Caché System Monitoring Tools

Caché provides three sets of tools for general monitoring of Caché instances, as follows:

  • The Management Portal provides several pages and log files that let you monitor a variety of system indicators, system performance, Caché locks, and errors and traps, as described in the “Monitoring Caché Using the Management Portal” chapter of this guide. Of these, the console log (install-dir\mgr\cconsole.log by default) is the most comprehensive, containing general messages, startup/shutdown, license, and network errors, certain operating system errors, and indicators of the success or failure of jobs started remotely from other systems, as well as alerts, warnings and messages from Caché System Monitor.

  • Caché Monitor, as described in this chapter, generates notifications for console log entries of a configured minimum severity and either writes them to the alerts log or emails them to specified recipients. This allows console log alerts of all types to be extracted and brought to the attention of system operators.
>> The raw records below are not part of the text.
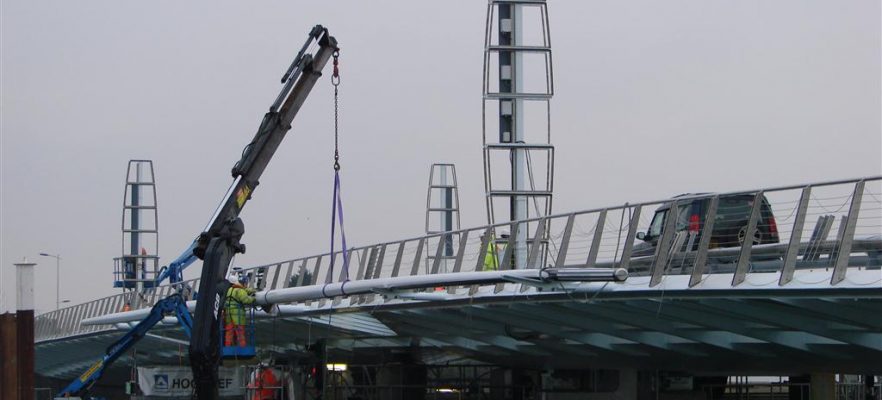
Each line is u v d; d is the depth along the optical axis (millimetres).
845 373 39375
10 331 36906
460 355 46844
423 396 48875
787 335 31172
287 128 36781
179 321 43250
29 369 36938
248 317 39781
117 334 56312
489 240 34750
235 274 44562
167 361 59656
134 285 80562
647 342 35062
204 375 34250
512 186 47156
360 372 51312
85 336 60062
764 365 37469
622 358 40094
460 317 37594
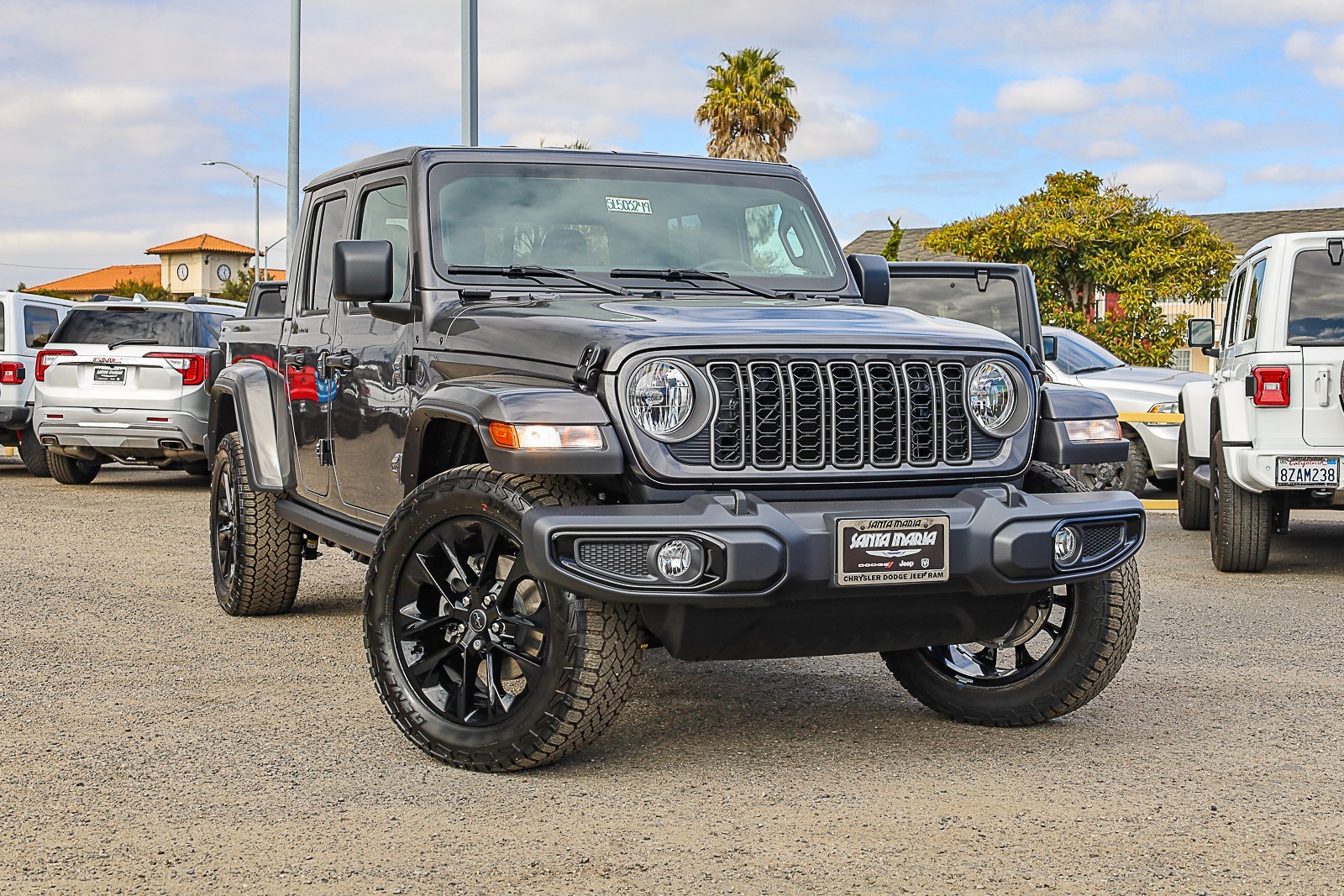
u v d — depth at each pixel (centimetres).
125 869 368
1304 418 860
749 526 416
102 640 681
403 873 364
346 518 617
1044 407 486
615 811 416
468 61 1388
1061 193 2836
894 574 432
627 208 575
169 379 1391
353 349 596
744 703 558
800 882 358
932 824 405
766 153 3309
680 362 435
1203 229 2811
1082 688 498
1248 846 387
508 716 450
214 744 493
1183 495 1177
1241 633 713
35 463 1625
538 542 415
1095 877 362
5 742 494
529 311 495
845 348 454
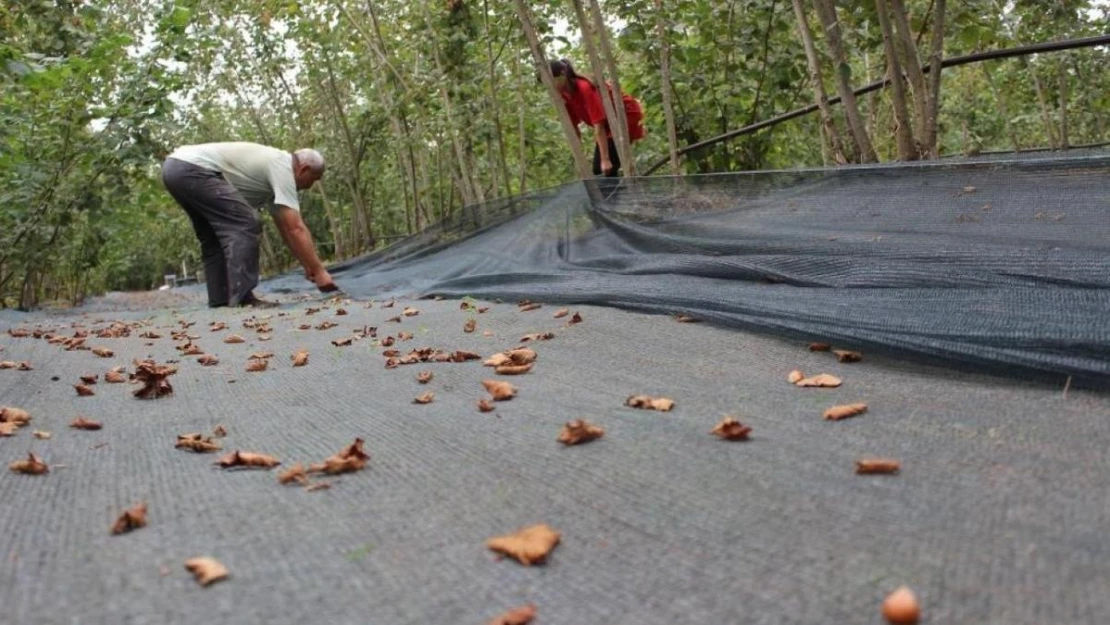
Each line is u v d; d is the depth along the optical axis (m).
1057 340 2.41
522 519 1.65
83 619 1.30
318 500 1.81
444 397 2.77
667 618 1.24
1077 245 2.98
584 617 1.26
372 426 2.42
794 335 3.15
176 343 4.72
  • Caché System Monitor generates alerts and warnings related to important system status and resource usage indicators and also incorporates Caché Application Monitor and Caché System Health Monitor, which monitor system and user-defined metrics and generate alerts and warnings when abnormal values are encountered. System Monitor and Health Monitor alerts and warnings are written to the console log; Application Monitor alerts can be sent by email or passed to a specified notification method. System Monitor (including Application Monitor and Health Monitor) is managed using the ^%SYSMONMGR utility. See the “Caché System Monitor” chapter of this guide for detailed information about using System Monitor, Application Monitor and Health Monitor.

Caché Monitor Overview

Caché Monitor scans the console log at regular intervals for entries of the configured severity level and generates corresponding notifications. These notifications are either written to the alerts log or sent by email to specified recipients.

Caché writes general messages, errors and traps, and the success or failure of jobs started remotely from other systems to the console log; see Monitoring Log Files in the “Monitoring Caché Using the Management Portal” chapter of this guide for more information. In addition, Caché System Monitor write alerts and warnings to the console log. By generating notifications based on console log contents, Caché Monitor bring alerts to the attention of system operators.

Note:

Caché Monitor does not generate a notification for every console log entry of the configured severity. When there is a series of entries from a given process within less than about an hour of each other, a notification is generated for the first entry only. For this reason, you should immediately consult the console log (and view System Monitor alerts, if applicable) on receiving a single notification from Caché Monitor. However, the console log entries listed in Caché Monitor Errors and Traps always generate notifications.

Caché Monitor operates with the following settings by default:

  • Caché Monitor is continuously running when the instance is running.

  • The console log is scanned every 10 seconds.

  • Notifications are generated for console log entries of severity 2 (severe) and 3 (fatal).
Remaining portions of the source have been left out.